Residents are concerned that a planned development on 54 W. Duval St. could change the character of their neighborhood.
Architect William Newbold and builder Bob Warth came to a West Mt. Airy Neighbors zoning committee meeting Wednesday to talk about their plan. It wasn't a particularly formal presentation, since they haven't yet filed an application for a variance with the Philadelphia Zoning Board of Adjustment. (The committee's job is to eventually make a recommendation on projects that go before the Board of Adjustment.)
The meeting, therefore, was more informational than anything. But a variety of neighbors from the Pomona-Cherokee Civic Council who came said they were worried about the project on the now-vacant lot.
The planned development would include three units in two buildings, since one of the buildings would be a twin. They would probably sell for $200,000 to $250,000 each.
Zoning requirements stipulate that off-street parking would be required in the area, so the developers would need to get a variance to allow that.
Holman, who was one of four people from the civic council who attended the meeting, said she wasn't happy with the prices the developers would be asking for.
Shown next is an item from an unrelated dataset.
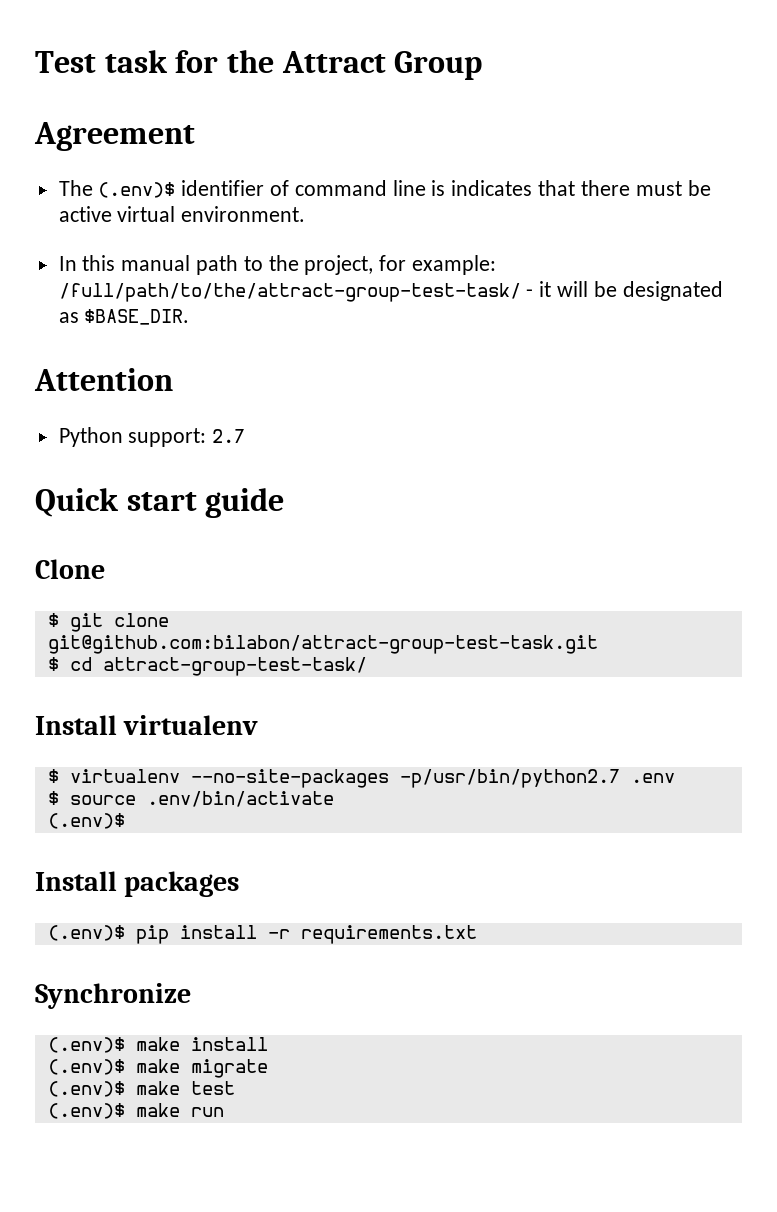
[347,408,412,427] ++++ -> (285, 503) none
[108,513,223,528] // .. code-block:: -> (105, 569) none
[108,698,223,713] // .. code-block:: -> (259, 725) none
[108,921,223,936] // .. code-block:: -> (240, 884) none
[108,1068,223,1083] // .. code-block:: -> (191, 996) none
"I don't see a young person investing that kind of money on that particular block," she said.
That, she said, could mean there might be more renters on the block, which is not something they want. Even if there's off-street parking, it's possible that not all the renters would be able to fit their cars in the driveways, which would mean the development could bring more vehicles to an already crowded block.
She also said the homes, which would be three stories each, wouldn't really fit in on that side of the street. The houses on the north side of Duval are three stories, Holman said, but the ones on the south side aren't.
"I just don't see it," she said.
Committee member Brian Hester, who lives on the street, also said other houses on the block have porches, while there are no plans to put porches on these.
"That doesn't look like the houses in the rest of Mt. Airy," committee chair Ralph Pinkus said.
In the end, Pinkus told Newbold and Warth to consider building porches on the homes and putting parking spots on the side of the buildings, instead of in front. Placing parking on the side, according to committee member Morrie Zimmerman, "is more attractive."
There will be a more formal zoning hearing in front of the WMAN committee once the matter is officially presented to the city Board of Adjustment.